Yes, but I can't imagine situations where I "have" to run a model when I don't have internet at that time. My life would be more affected with the rest of the internet than having to run a small stupid model locally. At the very least until the hallucination is completely solved, as I need internet to verify the models.
You’re assuming the model is purely for generation though. Several of the Gemini features are lookup of things across data available to it. A lot of that data can be local to device.

That is currently Apple’s path with Apple Intelligence for example.

Hallucination can't be solved because bogus output is categorically the same sort of thing as useful output.

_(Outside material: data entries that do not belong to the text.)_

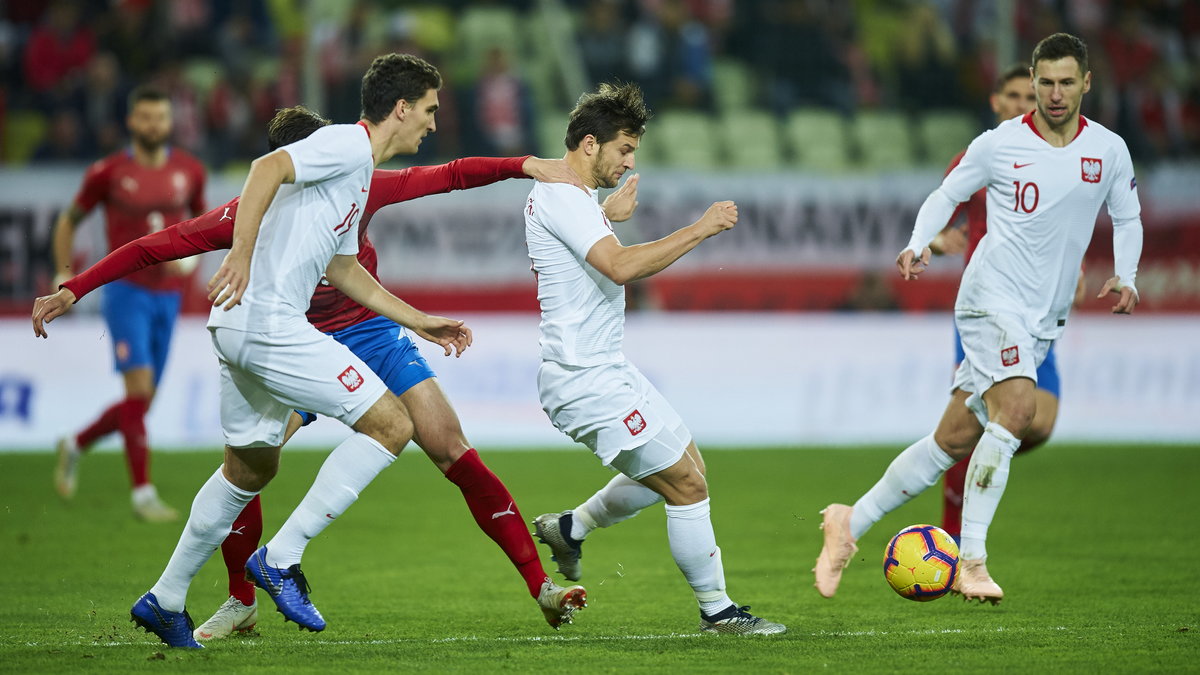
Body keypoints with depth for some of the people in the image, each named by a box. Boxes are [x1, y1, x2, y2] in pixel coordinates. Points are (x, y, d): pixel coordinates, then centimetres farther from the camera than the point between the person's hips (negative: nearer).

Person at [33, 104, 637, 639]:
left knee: (449, 446, -14)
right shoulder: (250, 215, -18)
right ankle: (241, 603, 5)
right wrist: (72, 291, -18)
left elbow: (448, 176, -8)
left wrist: (527, 165, -19)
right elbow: (153, 248, -13)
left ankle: (539, 584, -10)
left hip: (373, 333, 0)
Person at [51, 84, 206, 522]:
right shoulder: (108, 172, -4)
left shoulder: (189, 171, 5)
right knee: (139, 388, -17)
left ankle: (75, 445, 35)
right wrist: (64, 273, 1)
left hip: (167, 297, 5)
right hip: (126, 292, -5)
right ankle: (143, 493, -13)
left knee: (141, 404, 9)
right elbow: (69, 221, 10)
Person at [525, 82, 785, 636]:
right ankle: (717, 611, 1)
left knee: (686, 467, 18)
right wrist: (700, 229, -27)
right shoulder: (559, 196, -17)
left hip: (607, 369, 11)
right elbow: (620, 267, -30)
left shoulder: (574, 198, 16)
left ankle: (568, 528, 27)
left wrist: (609, 214, 26)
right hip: (585, 377, -11)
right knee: (688, 485, -8)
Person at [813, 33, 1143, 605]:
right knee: (1016, 408, -27)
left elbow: (1127, 218, 18)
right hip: (993, 298, -5)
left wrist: (1126, 279, 3)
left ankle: (852, 523, 16)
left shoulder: (1109, 150, 6)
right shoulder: (998, 144, -3)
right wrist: (916, 246, -8)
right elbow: (946, 195, 8)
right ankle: (972, 562, -25)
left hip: (1044, 321, 5)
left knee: (955, 439, 4)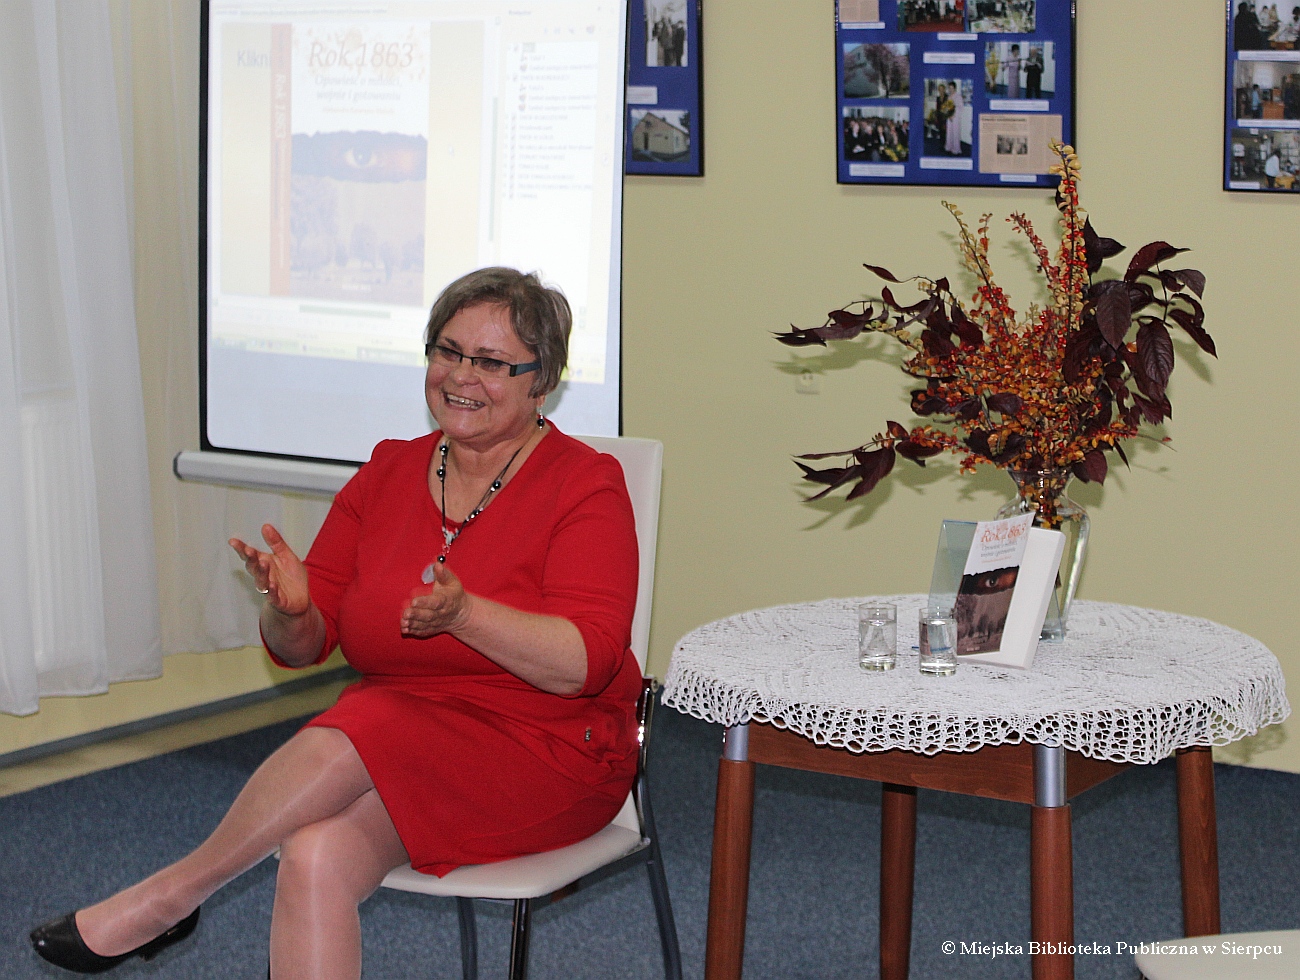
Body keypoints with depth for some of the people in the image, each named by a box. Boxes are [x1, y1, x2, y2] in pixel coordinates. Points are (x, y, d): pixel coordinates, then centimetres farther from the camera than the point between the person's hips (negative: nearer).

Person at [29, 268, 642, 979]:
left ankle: (171, 893, -11)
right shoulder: (387, 474, 9)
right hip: (395, 753, 4)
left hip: (549, 753, -4)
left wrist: (463, 613, -33)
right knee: (314, 855, -30)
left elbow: (585, 663, -18)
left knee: (346, 740, -31)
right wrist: (289, 609, -17)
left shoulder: (585, 486, -6)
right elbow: (303, 648, 7)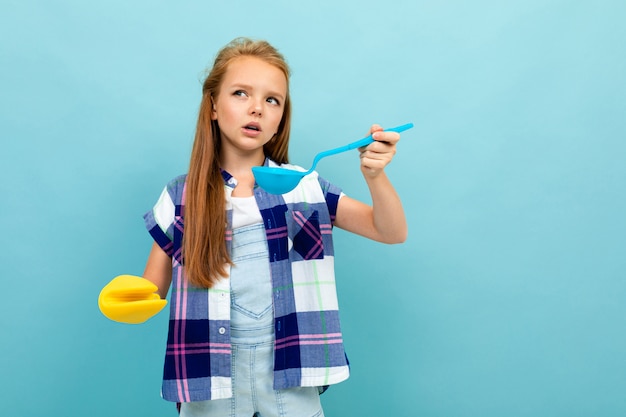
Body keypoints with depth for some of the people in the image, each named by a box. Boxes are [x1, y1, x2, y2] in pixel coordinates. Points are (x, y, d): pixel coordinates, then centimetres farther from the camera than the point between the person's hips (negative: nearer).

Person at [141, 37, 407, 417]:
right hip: (209, 370, 0)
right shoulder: (180, 198, -1)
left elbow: (392, 233, -3)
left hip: (289, 371, 0)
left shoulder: (304, 187, -1)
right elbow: (152, 292, 2)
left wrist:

It has no world model. It doesn't know truth any more than it knows bullshit just a statistical relationship between words.

Latency is a huge factor in performance, and local models often have a huge edge. Especially on mobile devices that could be offline entirely.
Definitely not when it comes to LLM's, the larger more useful local models are not that fast and latency is not an issue, just look at this Google models voice function or even openai's advanced voice.